To help tackle the insecurity with hours, employers should also be required to provide workers on zero-hour contracts with at least a month’s notice of their shifts and a guaranteed minimum of 16 hours a week, unless the worker requests otherwise.
Jobs Guarantee
Despite the strong employment growth seen in recent years, many groups still remain highly marginalised from the jobs market, such as disabled people, those from an ethnic minority and older workers.
When this exclusion turns into long-term unemployment and your CV starts to look empty, it only becomes harder to turn things around. If you are lucky and do eventually find work, it will very often only pay the bare minimum, forcing you to work over 40 hours a week or have multiple jobs, just to survive.
Research by the Resolution Foundation found that only one out six people who entered low paid work progressed after 10 years – this is a depressing figure.
In order to tackle this challenge, we need to create a Jobs Guarantee that offers high-quality placements with a full-time living wage for a 32-hour week.
Employers would be able to apply for funding from the government to cover some of the costs of creating ‘additional’ job opportunities within their organisation.

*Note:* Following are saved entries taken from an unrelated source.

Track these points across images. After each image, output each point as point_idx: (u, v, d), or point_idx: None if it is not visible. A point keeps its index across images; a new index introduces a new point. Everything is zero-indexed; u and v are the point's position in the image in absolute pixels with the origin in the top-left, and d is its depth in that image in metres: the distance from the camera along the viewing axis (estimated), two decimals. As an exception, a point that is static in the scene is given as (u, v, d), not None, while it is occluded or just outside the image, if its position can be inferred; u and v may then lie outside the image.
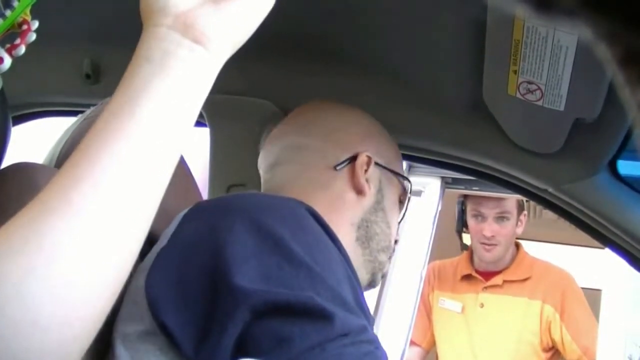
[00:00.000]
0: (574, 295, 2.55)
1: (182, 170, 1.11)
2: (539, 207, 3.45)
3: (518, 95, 1.05)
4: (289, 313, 0.68)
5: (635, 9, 0.17)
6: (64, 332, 0.51)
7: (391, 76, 1.26)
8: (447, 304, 2.60)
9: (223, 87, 1.35)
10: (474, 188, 2.63)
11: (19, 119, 1.53)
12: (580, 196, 1.22)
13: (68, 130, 1.00)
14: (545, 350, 2.53)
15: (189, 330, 0.70)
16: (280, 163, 1.04)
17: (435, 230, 2.77)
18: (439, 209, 2.80)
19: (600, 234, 1.25)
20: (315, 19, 1.18)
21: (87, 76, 1.40)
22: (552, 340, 2.51)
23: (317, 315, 0.69)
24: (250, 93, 1.35)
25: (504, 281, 2.57)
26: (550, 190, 1.25)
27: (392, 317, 2.62)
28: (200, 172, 1.34)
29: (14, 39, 0.64)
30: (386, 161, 1.06)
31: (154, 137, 0.56)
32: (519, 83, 1.03)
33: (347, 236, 0.97)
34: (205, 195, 1.36)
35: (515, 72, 1.02)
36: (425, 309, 2.65)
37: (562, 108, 1.04)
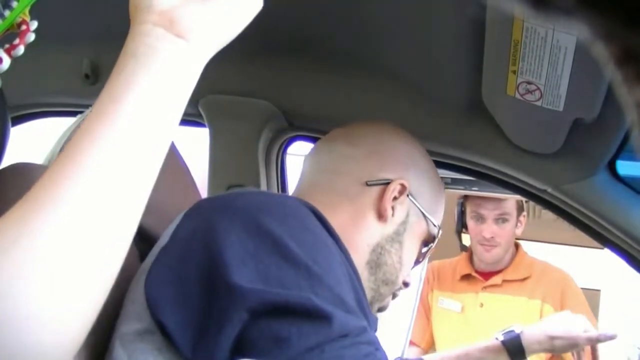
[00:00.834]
0: (574, 295, 2.54)
1: (181, 171, 1.11)
2: (538, 208, 3.45)
3: (517, 96, 1.05)
4: (287, 313, 0.68)
5: (632, 8, 0.17)
6: (57, 329, 0.52)
7: (390, 76, 1.27)
8: (446, 303, 2.60)
9: (222, 87, 1.37)
10: (474, 188, 2.63)
11: (18, 119, 1.53)
12: (580, 196, 1.22)
13: (67, 131, 1.00)
14: None
15: (186, 330, 0.70)
16: (319, 164, 1.03)
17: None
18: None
19: (599, 234, 1.25)
20: (314, 20, 1.18)
21: (87, 76, 1.40)
22: None
23: (315, 315, 0.68)
24: (250, 93, 1.35)
25: (504, 281, 2.57)
26: (549, 190, 1.25)
27: (392, 319, 2.62)
28: (200, 172, 1.34)
29: (13, 40, 0.64)
30: (422, 199, 1.02)
31: (140, 131, 0.57)
32: (518, 83, 1.03)
33: (360, 255, 0.95)
34: (204, 196, 1.36)
35: (514, 72, 1.02)
36: (424, 309, 2.66)
37: (561, 108, 1.04)
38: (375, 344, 0.73)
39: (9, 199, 0.62)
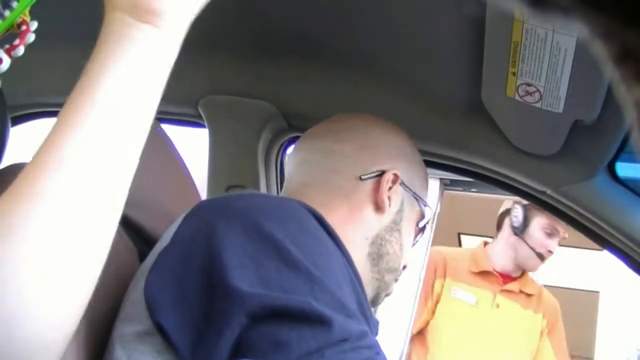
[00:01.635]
0: (560, 331, 2.69)
1: (181, 171, 1.11)
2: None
3: (517, 97, 1.05)
4: (286, 317, 0.68)
5: (631, 6, 0.18)
6: (48, 319, 0.53)
7: (391, 78, 1.27)
8: (460, 294, 2.61)
9: (222, 88, 1.37)
10: (473, 190, 2.64)
11: (18, 120, 1.53)
12: (579, 198, 1.22)
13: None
14: None
15: (185, 332, 0.70)
16: (307, 162, 1.03)
17: (434, 231, 2.78)
18: (438, 210, 2.80)
19: (599, 236, 1.25)
20: (314, 21, 1.19)
21: (86, 77, 1.40)
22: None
23: (315, 320, 0.68)
24: (249, 94, 1.35)
25: (520, 290, 2.64)
26: (548, 192, 1.25)
27: (391, 318, 2.62)
28: (199, 173, 1.34)
29: (13, 40, 0.64)
30: (412, 184, 1.04)
31: (114, 119, 0.58)
32: (517, 85, 1.03)
33: (359, 249, 0.96)
34: (204, 197, 1.36)
35: (514, 74, 1.02)
36: (424, 295, 2.66)
37: (560, 110, 1.04)
38: (375, 348, 0.72)
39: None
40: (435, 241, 2.79)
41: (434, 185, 2.78)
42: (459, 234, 4.47)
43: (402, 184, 1.02)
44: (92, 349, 0.76)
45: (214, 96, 1.37)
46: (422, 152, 1.36)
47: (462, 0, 0.97)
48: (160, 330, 0.71)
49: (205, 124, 1.41)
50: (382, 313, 2.57)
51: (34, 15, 0.66)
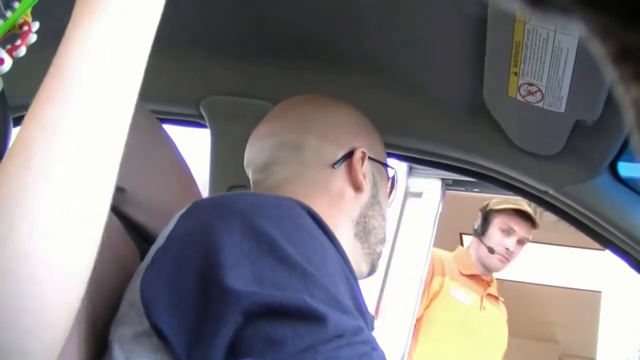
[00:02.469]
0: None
1: (182, 171, 1.11)
2: (539, 209, 3.45)
3: (519, 97, 1.05)
4: (281, 315, 0.68)
5: (630, 6, 0.18)
6: (58, 270, 0.53)
7: (392, 77, 1.27)
8: (458, 293, 2.73)
9: (224, 88, 1.37)
10: (475, 190, 2.66)
11: (20, 120, 1.53)
12: (581, 198, 1.22)
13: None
14: None
15: (181, 333, 0.70)
16: (275, 162, 1.03)
17: (436, 231, 2.79)
18: (440, 210, 2.80)
19: (601, 236, 1.25)
20: (315, 21, 1.19)
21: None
22: None
23: (310, 316, 0.68)
24: (251, 94, 1.35)
25: (496, 295, 2.84)
26: (550, 192, 1.25)
27: (393, 318, 2.63)
28: (201, 173, 1.34)
29: (15, 40, 0.65)
30: (376, 154, 1.07)
31: (97, 87, 0.57)
32: (519, 85, 1.03)
33: (346, 233, 0.98)
34: (205, 196, 1.36)
35: (515, 74, 1.02)
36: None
37: (562, 110, 1.04)
38: (372, 343, 0.72)
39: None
40: (437, 241, 2.80)
41: (436, 185, 2.79)
42: (460, 234, 4.47)
43: (370, 158, 1.05)
44: (91, 350, 0.76)
45: (216, 96, 1.38)
46: (424, 152, 1.37)
47: (464, 0, 0.97)
48: (157, 331, 0.71)
49: (207, 124, 1.41)
50: (384, 312, 2.58)
51: (35, 15, 0.66)
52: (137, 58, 0.60)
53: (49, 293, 0.52)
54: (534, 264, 4.33)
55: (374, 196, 1.04)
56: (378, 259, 1.06)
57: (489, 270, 2.74)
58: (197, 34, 1.27)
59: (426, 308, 2.70)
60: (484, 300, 2.72)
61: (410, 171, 2.81)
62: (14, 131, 0.85)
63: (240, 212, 0.77)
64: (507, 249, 2.68)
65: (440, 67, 1.20)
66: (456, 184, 2.76)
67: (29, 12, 0.65)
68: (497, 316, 2.75)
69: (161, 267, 0.75)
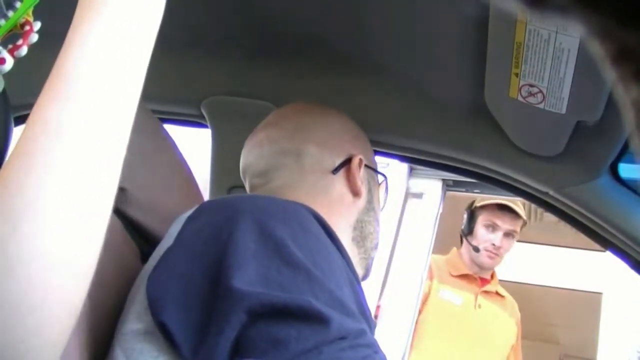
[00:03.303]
0: (519, 343, 2.86)
1: (183, 171, 1.12)
2: (540, 210, 3.45)
3: (520, 98, 1.05)
4: (286, 316, 0.68)
5: (629, 6, 0.18)
6: (62, 268, 0.53)
7: (392, 78, 1.27)
8: (447, 295, 2.75)
9: (225, 88, 1.37)
10: (476, 191, 2.67)
11: (22, 120, 1.53)
12: (582, 199, 1.22)
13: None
14: None
15: (188, 331, 0.70)
16: (276, 168, 1.05)
17: (437, 232, 2.79)
18: (440, 211, 2.80)
19: (602, 237, 1.25)
20: (316, 21, 1.19)
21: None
22: None
23: (314, 318, 0.68)
24: (252, 95, 1.35)
25: (496, 292, 2.83)
26: (551, 193, 1.25)
27: (393, 319, 2.63)
28: (202, 173, 1.35)
29: (16, 40, 0.65)
30: (369, 161, 1.10)
31: (94, 86, 0.57)
32: (520, 86, 1.03)
33: (344, 237, 0.99)
34: (206, 197, 1.37)
35: (516, 74, 1.02)
36: None
37: (563, 111, 1.04)
38: (374, 347, 0.73)
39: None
40: (438, 242, 2.80)
41: (436, 186, 2.79)
42: (461, 235, 4.46)
43: (365, 165, 1.07)
44: (92, 350, 0.76)
45: (217, 97, 1.38)
46: (425, 153, 1.37)
47: (465, 1, 0.97)
48: (163, 328, 0.71)
49: (208, 125, 1.41)
50: (385, 312, 2.58)
51: (36, 15, 0.66)
52: (139, 59, 0.60)
53: (54, 292, 0.52)
54: (535, 265, 4.33)
55: (370, 201, 1.07)
56: (372, 264, 1.08)
57: (482, 268, 2.76)
58: (198, 34, 1.28)
59: (419, 314, 2.71)
60: (479, 298, 2.73)
61: (411, 172, 2.81)
62: (16, 130, 0.85)
63: (249, 213, 0.77)
64: (493, 244, 2.70)
65: (441, 67, 1.20)
66: (457, 184, 2.76)
67: (30, 11, 0.65)
68: (496, 313, 2.74)
69: (170, 266, 0.76)
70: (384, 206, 1.15)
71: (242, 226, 0.75)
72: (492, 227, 2.71)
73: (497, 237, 2.70)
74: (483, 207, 2.76)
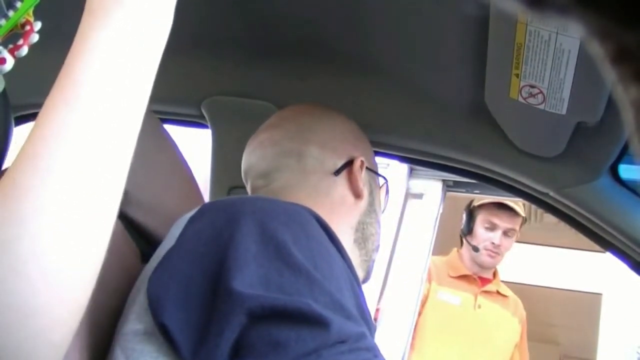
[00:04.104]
0: (525, 340, 2.87)
1: (183, 171, 1.12)
2: (540, 211, 3.46)
3: (520, 99, 1.05)
4: (285, 318, 0.68)
5: (628, 6, 0.18)
6: (62, 282, 0.53)
7: (392, 79, 1.27)
8: (445, 296, 2.75)
9: (225, 89, 1.37)
10: (476, 191, 2.67)
11: (22, 120, 1.53)
12: (582, 200, 1.22)
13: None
14: None
15: (188, 333, 0.70)
16: (278, 169, 1.05)
17: (437, 233, 2.79)
18: (440, 212, 2.80)
19: (601, 238, 1.25)
20: (317, 22, 1.19)
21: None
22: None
23: (314, 321, 0.68)
24: (252, 95, 1.35)
25: (497, 291, 2.82)
26: (551, 193, 1.25)
27: (393, 319, 2.63)
28: (202, 173, 1.35)
29: (17, 40, 0.65)
30: (370, 163, 1.10)
31: (105, 95, 0.57)
32: (521, 87, 1.03)
33: (346, 239, 0.99)
34: (206, 198, 1.37)
35: (517, 75, 1.02)
36: None
37: (564, 112, 1.04)
38: (374, 350, 0.72)
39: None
40: (438, 243, 2.81)
41: (437, 186, 2.79)
42: (461, 236, 4.45)
43: (366, 167, 1.07)
44: (93, 350, 0.76)
45: (218, 97, 1.38)
46: (426, 154, 1.37)
47: (465, 1, 0.97)
48: (163, 329, 0.71)
49: (209, 125, 1.41)
50: (386, 313, 2.58)
51: (37, 15, 0.66)
52: (149, 66, 0.61)
53: (58, 293, 0.53)
54: (535, 266, 4.33)
55: (371, 204, 1.07)
56: (373, 266, 1.08)
57: (483, 267, 2.76)
58: (198, 34, 1.27)
59: (419, 316, 2.71)
60: (479, 298, 2.73)
61: (411, 172, 2.82)
62: (16, 131, 0.85)
63: (250, 215, 0.77)
64: (492, 243, 2.70)
65: (441, 68, 1.20)
66: (457, 185, 2.77)
67: (31, 11, 0.66)
68: (498, 312, 2.74)
69: (171, 267, 0.76)
70: (384, 209, 1.15)
71: (244, 228, 0.75)
72: (491, 227, 2.72)
73: (496, 236, 2.71)
74: (481, 206, 2.76)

In London specifically, this could also be funded through a ‘tourism tax’ on visitors.
These placements would be temporary, lasting up to one year, and targeted at groups facing the greatest barriers in the labour market, such as out-of-work single parents, disabled people, the long-term unemployed and older workers. However, for an employer to qualify, they would have to offer a high-quality job experience that has the potential to lead to a permanent job.
This would be an entirely voluntary scheme, both for employers and participating individuals.
Host organisations would work with participants to co-design the placements, ensuring they are tailored to the person’s needs, skills, and career goals.
A Jobs Guarantee like this could abolish long-term unemployment across the country, but it also has the potential to revolutionise how employers structure their working week with tens of thousands of mini 32-hour week trials taking place.
Good Work Fund
A recent study by Henley Business School saw 250 firms participate in a four-day week, and nearly two thirds of these businesses saw productivity increase. The firms’ ability to attract and retain staff had improved, too.
Collectively, these firms now save £92bn each year, while 40 per cent of employees reported that they used the extra time to upskill.
In conclusion, a shorter working week is not only good for workers, but also for businesses.
That’s why the government should work with city leaders and councils to create a dedicated Good Work Fund (GWF) – an employer support fund that would provide help to organisations who wish to boost productivity by redesigning their workplaces.
The fund would support firms to test out 32-hour working weeks and to measure the impact.
It would also support the development of a ‘place-based’ approach to reducing working hours with funding to city leaders and councils to develop trials in their local areas by involving key ‘anchor’ institutions.
As an example, Forest Gate Community School in Newham is currently piloting a four-and-a-half-day week schedule for teachers and students. In this case, the GWF would support other employers in the area to similarly test a shorter working week.
The effect of this would be to embed a community-led approach to reducing long working hours.
Hundreds of organisations have adopted the four-day week – because it works.
With the right policy action and support for employers, the dream can become a reality for all by 2030.